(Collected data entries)

%%

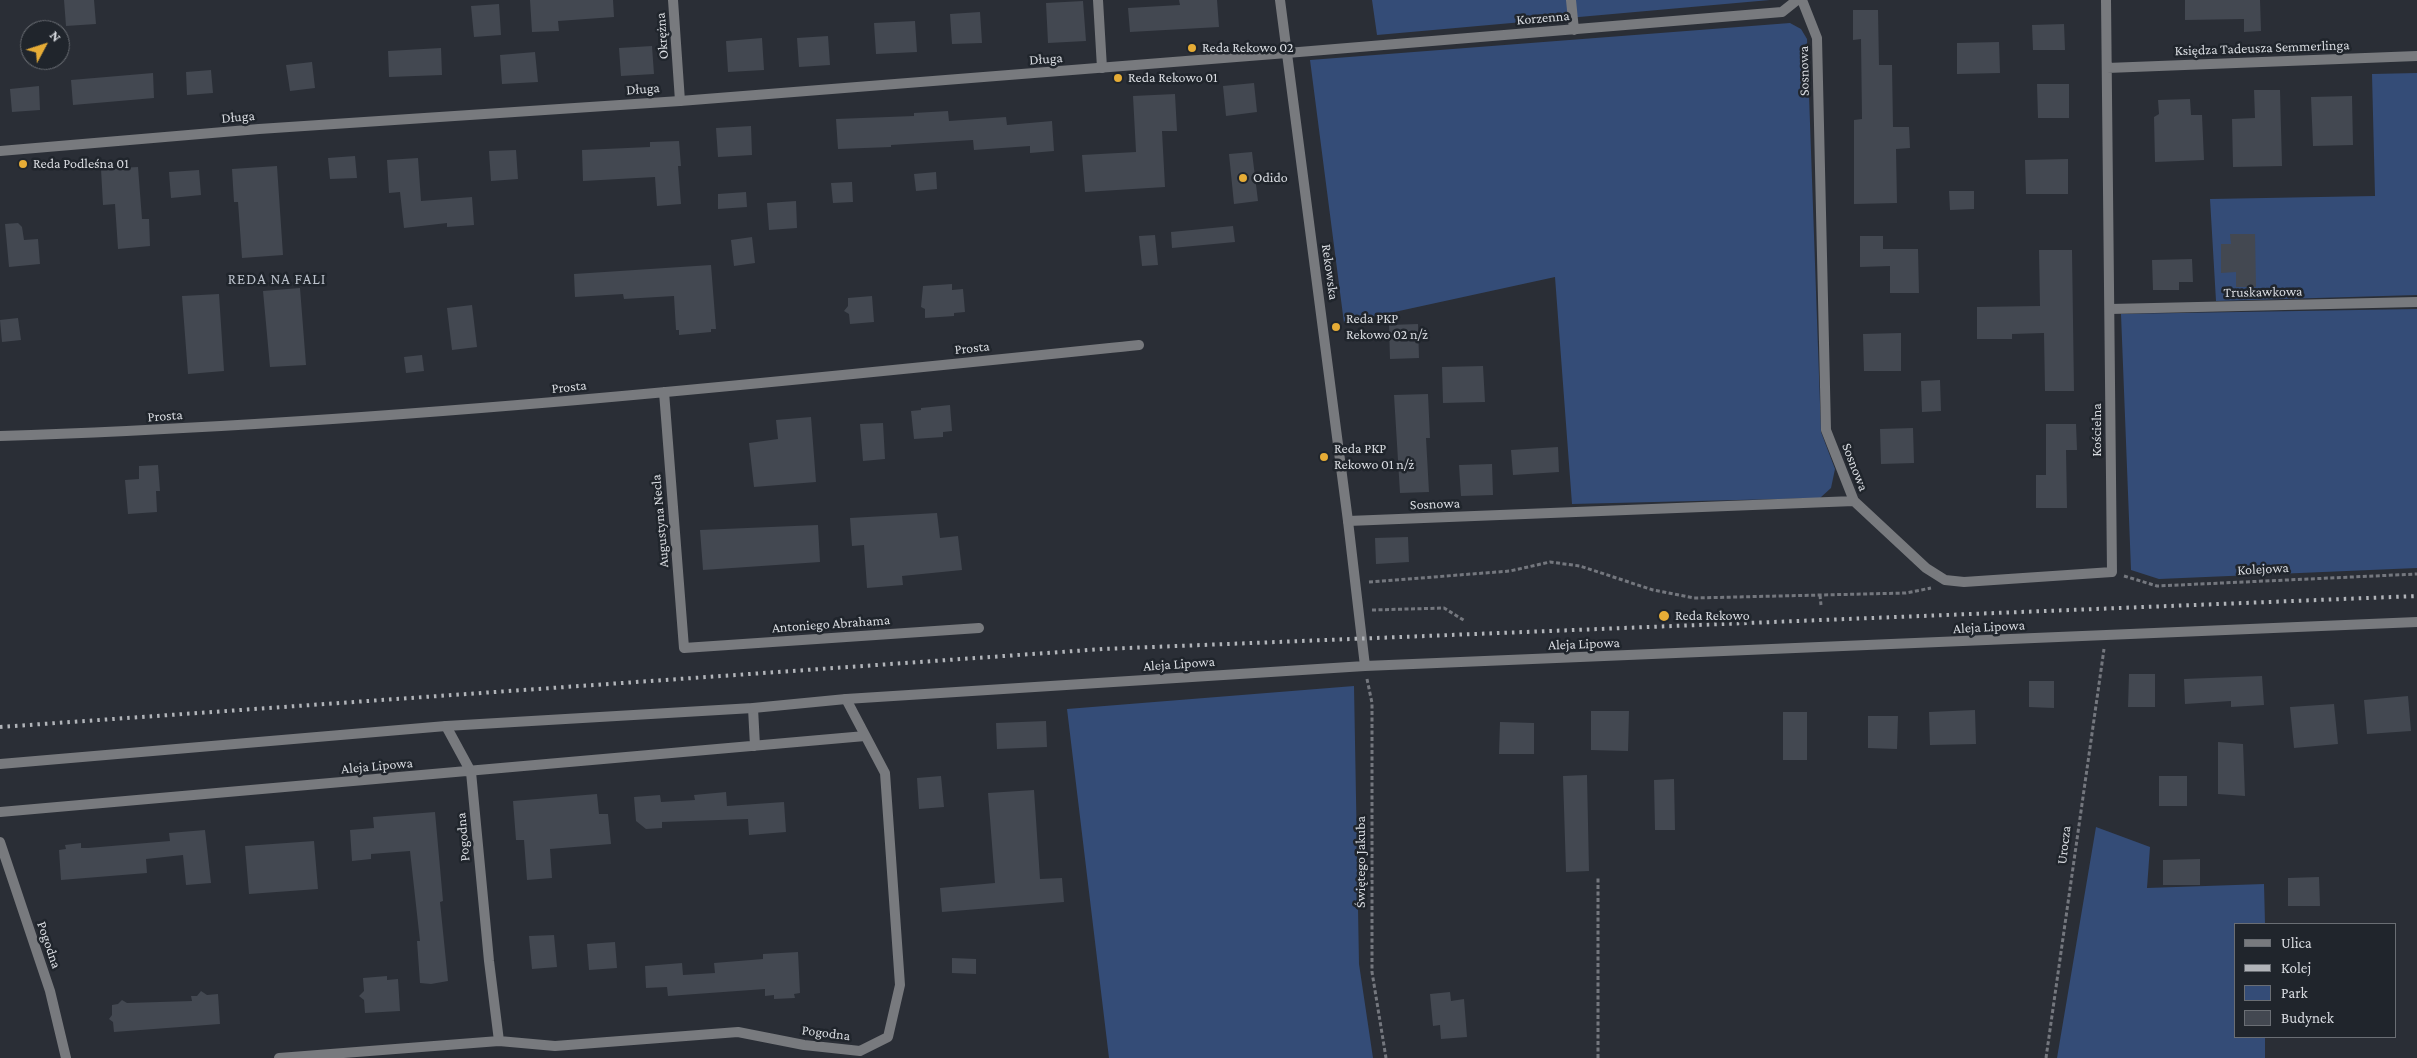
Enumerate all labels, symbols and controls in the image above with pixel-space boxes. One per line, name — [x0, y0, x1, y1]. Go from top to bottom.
street label: Korzenna — [1516, 7, 1570, 29]
street label: Okrężna — [652, 12, 672, 60]
north arrow — [20, 20, 70, 70]
text: N — [47, 27, 65, 45]
street label: Księdza Tadeusza Semmerlinga — [2174, 37, 2350, 59]
place label: Reda Rekowo 02 — [1202, 40, 1294, 56]
marker: Reda Rekowo 02 — [1186, 42, 1198, 54]
street label: Sosnowa — [1795, 46, 1813, 96]
street label: Długa — [1029, 49, 1063, 69]
place label: Reda Rekowo 01 — [1128, 70, 1218, 86]
marker: Reda Rekowo 01 — [1112, 72, 1124, 84]
street label: Długa — [626, 79, 660, 99]
street label: Długa — [221, 107, 255, 127]
place label: Reda Podleśna 01 — [33, 156, 129, 172]
marker: Reda Podleśna 01 — [17, 158, 29, 170]
place label: Odido — [1253, 170, 1288, 186]
marker: Odido — [1237, 172, 1249, 184]
street label: Rekowska — [1318, 243, 1342, 301]
district label: REDA NA FALI — [226, 270, 328, 288]
street label: Truskawkowa — [2223, 283, 2303, 301]
place label: Reda PKP Rekowo 02 n/ż — [1346, 311, 1428, 344]
marker: Reda PKP Rekowo 02 n/ż — [1330, 321, 1342, 333]
street label: Prosta — [954, 338, 990, 358]
street label: Prosta — [551, 377, 587, 397]
street label: Kościelna — [2089, 403, 2105, 457]
street label: Prosta — [147, 406, 183, 426]
place label: Reda PKP Rekowo 01 n/ż — [1334, 441, 1414, 474]
street label: Sosnowa — [1838, 441, 1872, 493]
marker: Reda PKP Rekowo 01 n/ż — [1318, 451, 1330, 463]
street label: Augustyna Necla — [648, 474, 672, 568]
street label: Sosnowa — [1410, 495, 1460, 513]
street label: Kolejowa — [2237, 559, 2289, 579]
place label: Reda Rekowo — [1675, 608, 1750, 624]
marker: Reda Rekowo — [1657, 609, 1671, 623]
street label: Antoniego Abrahama — [771, 611, 891, 637]
street label: Aleja Lipowa — [1953, 617, 2025, 637]
street label: Aleja Lipowa — [1548, 634, 1620, 654]
street label: Aleja Lipowa — [1143, 653, 1215, 675]
street label: Aleja Lipowa — [340, 754, 414, 778]
street label: Pogodna — [453, 812, 473, 862]
street label: Świętego Jakuba — [1353, 816, 1369, 908]
street label: Urocza — [2053, 825, 2075, 865]
street label: Pogodna — [33, 919, 65, 971]
legend — [2234, 923, 2397, 1038]
text: Ulica — [2281, 935, 2312, 951]
text: Kolej — [2281, 960, 2311, 976]
text: Park — [2281, 985, 2308, 1001]
text: Budynek — [2281, 1010, 2334, 1026]
street label: Pogodna — [801, 1022, 851, 1044]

%%

Please show all lines from the entries that contain the word "Lipowa".

* **ANSWER TO THIS PROBLEM**:
street label: Aleja Lipowa — [1953, 617, 2025, 637]
street label: Aleja Lipowa — [1548, 634, 1620, 654]
street label: Aleja Lipowa — [1143, 653, 1215, 675]
street label: Aleja Lipowa — [340, 754, 414, 778]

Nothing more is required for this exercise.